Task item
Look over the lines below. Report each one that includes the string "weak".

Supplied entries
== Segment start ==
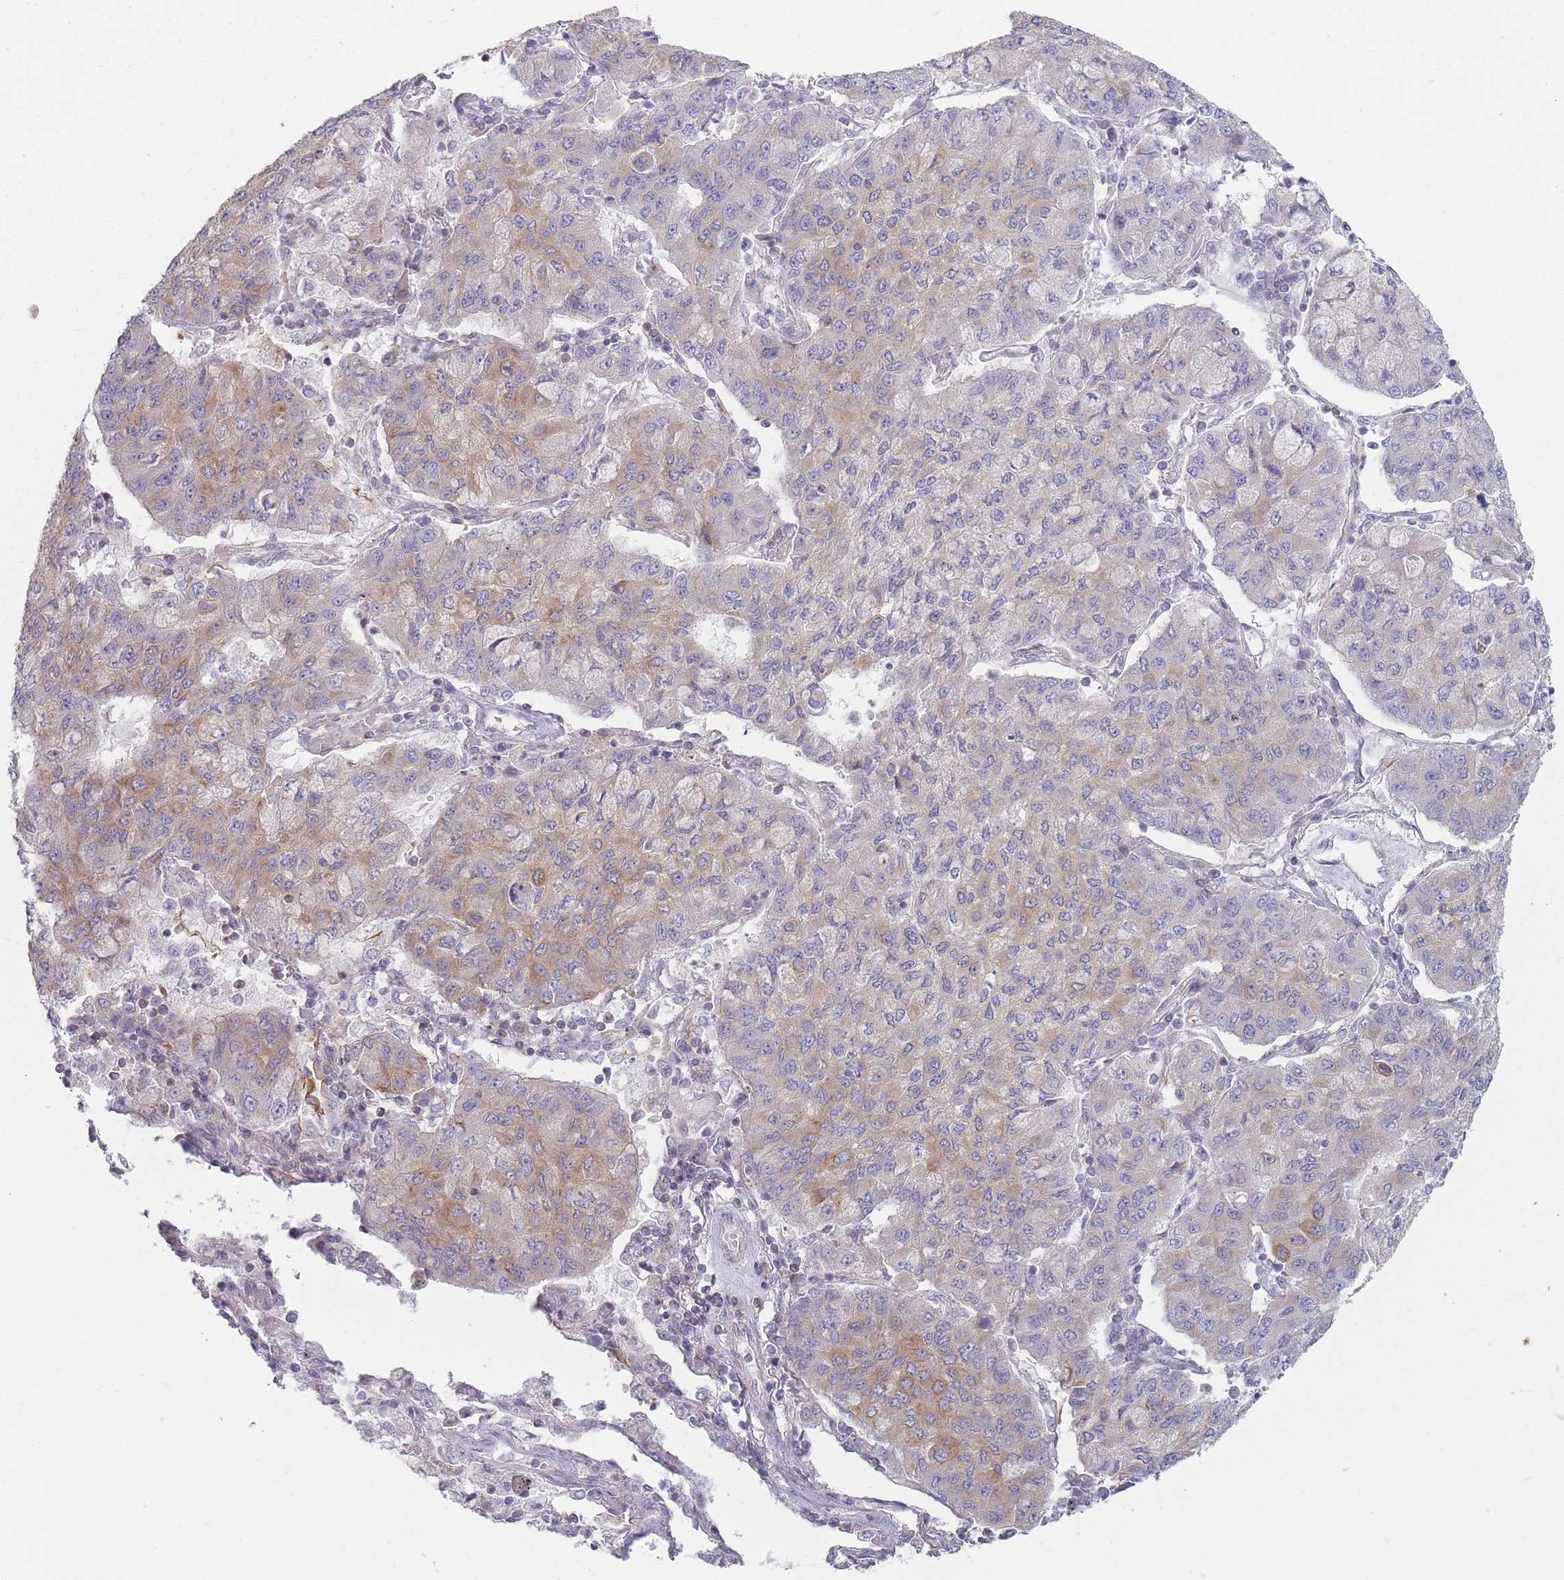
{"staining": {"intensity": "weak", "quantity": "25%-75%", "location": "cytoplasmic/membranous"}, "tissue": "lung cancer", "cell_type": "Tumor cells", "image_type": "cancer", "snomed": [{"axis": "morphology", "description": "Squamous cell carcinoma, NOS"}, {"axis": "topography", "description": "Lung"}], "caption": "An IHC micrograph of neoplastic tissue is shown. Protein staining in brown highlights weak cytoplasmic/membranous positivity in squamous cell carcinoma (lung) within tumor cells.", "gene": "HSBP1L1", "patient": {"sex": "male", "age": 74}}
== Segment end ==
== Segment start ==
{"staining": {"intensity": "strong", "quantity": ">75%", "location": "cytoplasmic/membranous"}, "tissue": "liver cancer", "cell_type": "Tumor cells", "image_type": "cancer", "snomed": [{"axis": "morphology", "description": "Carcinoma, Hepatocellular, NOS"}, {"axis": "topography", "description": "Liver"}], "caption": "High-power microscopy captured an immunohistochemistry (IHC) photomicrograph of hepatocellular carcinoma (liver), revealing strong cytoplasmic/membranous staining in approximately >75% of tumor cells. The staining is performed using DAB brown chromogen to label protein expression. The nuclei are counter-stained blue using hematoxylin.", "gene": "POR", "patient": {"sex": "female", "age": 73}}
== Segment end ==
== Segment start ==
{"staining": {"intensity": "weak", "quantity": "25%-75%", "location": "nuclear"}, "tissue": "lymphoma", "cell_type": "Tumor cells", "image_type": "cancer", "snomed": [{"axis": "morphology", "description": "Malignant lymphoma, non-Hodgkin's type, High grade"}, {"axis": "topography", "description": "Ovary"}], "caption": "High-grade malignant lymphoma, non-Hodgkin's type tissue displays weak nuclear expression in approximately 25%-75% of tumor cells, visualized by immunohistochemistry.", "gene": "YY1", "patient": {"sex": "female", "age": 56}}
== Segment end ==
The completed task
{"staining": {"intensity": "weak", "quantity": "25%-75%", "location": "cytoplasmic/membranous"}, "tissue": "lung cancer", "cell_type": "Tumor cells", "image_type": "cancer", "snomed": [{"axis": "morphology", "description": "Squamous cell carcinoma, NOS"}, {"axis": "topography", "description": "Lung"}], "caption": "An IHC micrograph of neoplastic tissue is shown. Protein staining in brown highlights weak cytoplasmic/membranous positivity in squamous cell carcinoma (lung) within tumor cells.", "gene": "HSBP1L1", "patient": {"sex": "male", "age": 74}}
{"staining": {"intensity": "weak", "quantity": "25%-75%", "location": "nuclear"}, "tissue": "lymphoma", "cell_type": "Tumor cells", "image_type": "cancer", "snomed": [{"axis": "morphology", "description": "Malignant lymphoma, non-Hodgkin's type, High grade"}, {"axis": "topography", "description": "Ovary"}], "caption": "High-grade malignant lymphoma, non-Hodgkin's type tissue displays weak nuclear expression in approximately 25%-75% of tumor cells, visualized by immunohistochemistry.", "gene": "YY1", "patient": {"sex": "female", "age": 56}}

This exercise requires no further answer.